8. The value of a life insurance policy owned by a decedent on the life of someone other than the decedent has to be included in the decedent's gross estate.

True or False

9. If a decedent possessed a power to appoint property to his adult children, the value of property subject to the power has to be included in the decedent's gross estate.
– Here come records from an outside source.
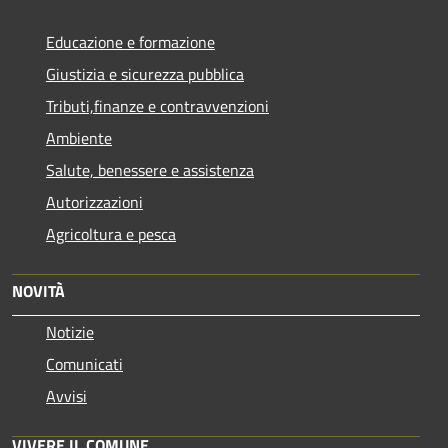
Educazione e formazione
Giustizia e sicurezza pubblica
Tributi,finanze e contravvenzioni
Ambiente
Salute, benessere e assistenza
Autorizzazioni
Agricoltura e pesca
NOVITÀ
Notizie
Comunicati
Avvisi
VIVERE IL COMUNE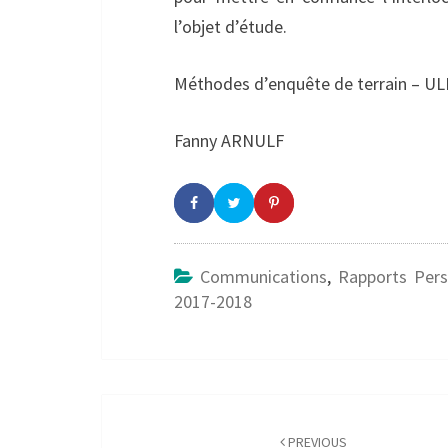
l’objet d’étude.
Méthodes d’enquête de terrain – UL
Fanny ARNULF
Communications
,
Rapports Pers
2017-2018
Post
navigation
PREVIOUS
True or False

10. John Aalto died on April 2, 2011. The amount of his gross estate was $3,000,000, the amount of his estate's allowable deductions was $750,000, and the amount of his adjusted taxable gifts was $300,000. What is the amount of his estate's tentative tax?

11. Provide 2 benefits for keeping property out of probate.

12. What is unified credit and what is the 2020 maximum unified credit.

13. The Alto Family Trust has the following income and expenses:

Interest income $8,000

Tax-exempt income $6,000

Capital gain income is $4,000.

Fiduciaries fee $2,000

The trust agreement allocates fiduciaries fees to trust income. Capital gains are allocated to trust corpus. Accounting income is distributed to Sue, the sole beneficiary, at the end of the year. What is taxable income?